(Collection entries)
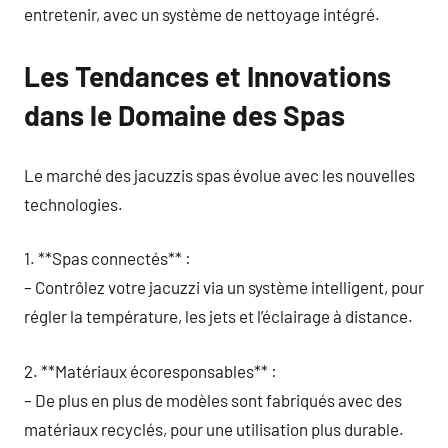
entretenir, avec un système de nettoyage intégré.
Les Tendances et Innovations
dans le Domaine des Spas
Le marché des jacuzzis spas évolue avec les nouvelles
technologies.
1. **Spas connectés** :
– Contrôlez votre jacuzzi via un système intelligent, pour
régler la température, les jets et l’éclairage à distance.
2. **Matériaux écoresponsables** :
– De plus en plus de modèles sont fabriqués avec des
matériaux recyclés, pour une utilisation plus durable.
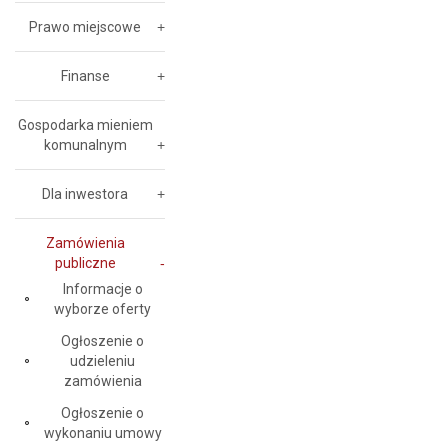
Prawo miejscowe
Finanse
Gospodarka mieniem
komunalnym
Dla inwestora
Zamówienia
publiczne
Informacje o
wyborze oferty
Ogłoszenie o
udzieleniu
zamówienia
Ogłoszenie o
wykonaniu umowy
---
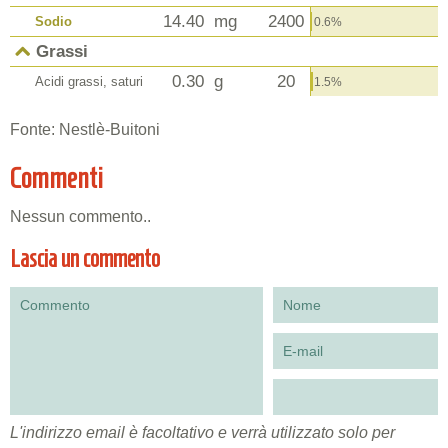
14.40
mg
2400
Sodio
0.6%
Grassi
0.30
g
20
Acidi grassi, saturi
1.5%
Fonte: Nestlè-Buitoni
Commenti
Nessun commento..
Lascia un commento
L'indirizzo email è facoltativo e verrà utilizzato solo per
...
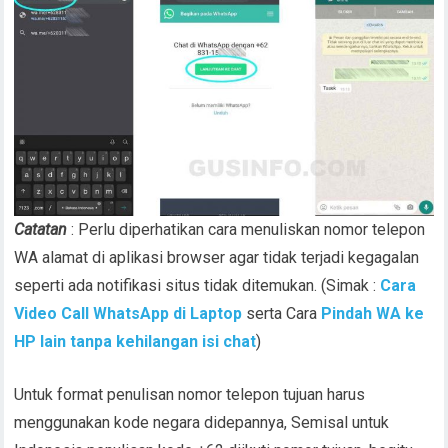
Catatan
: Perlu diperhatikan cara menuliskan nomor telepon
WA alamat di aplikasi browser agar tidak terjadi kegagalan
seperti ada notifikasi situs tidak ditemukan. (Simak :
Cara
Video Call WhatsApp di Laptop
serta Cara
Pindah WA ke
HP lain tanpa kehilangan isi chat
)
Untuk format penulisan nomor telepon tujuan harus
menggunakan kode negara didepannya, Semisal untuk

* _Task statement_: Write out the data between the line containing "entretenir, avec un" and the line containing "matériaux recyclés, pour", inclusive, substituting "chaleur" for "température" and leaving everything else unchanged.

* _Solution to this task_:
entretenir, avec un système de nettoyage intégré.
Les Tendances et Innovations
dans le Domaine des Spas
Le marché des jacuzzis spas évolue avec les nouvelles
technologies.
1. **Spas connectés** :
– Contrôlez votre jacuzzi via un système intelligent, pour
régler la chaleur, les jets et l’éclairage à distance.
2. **Matériaux écoresponsables** :
– De plus en plus de modèles sont fabriqués avec des
matériaux recyclés, pour une utilisation plus durable.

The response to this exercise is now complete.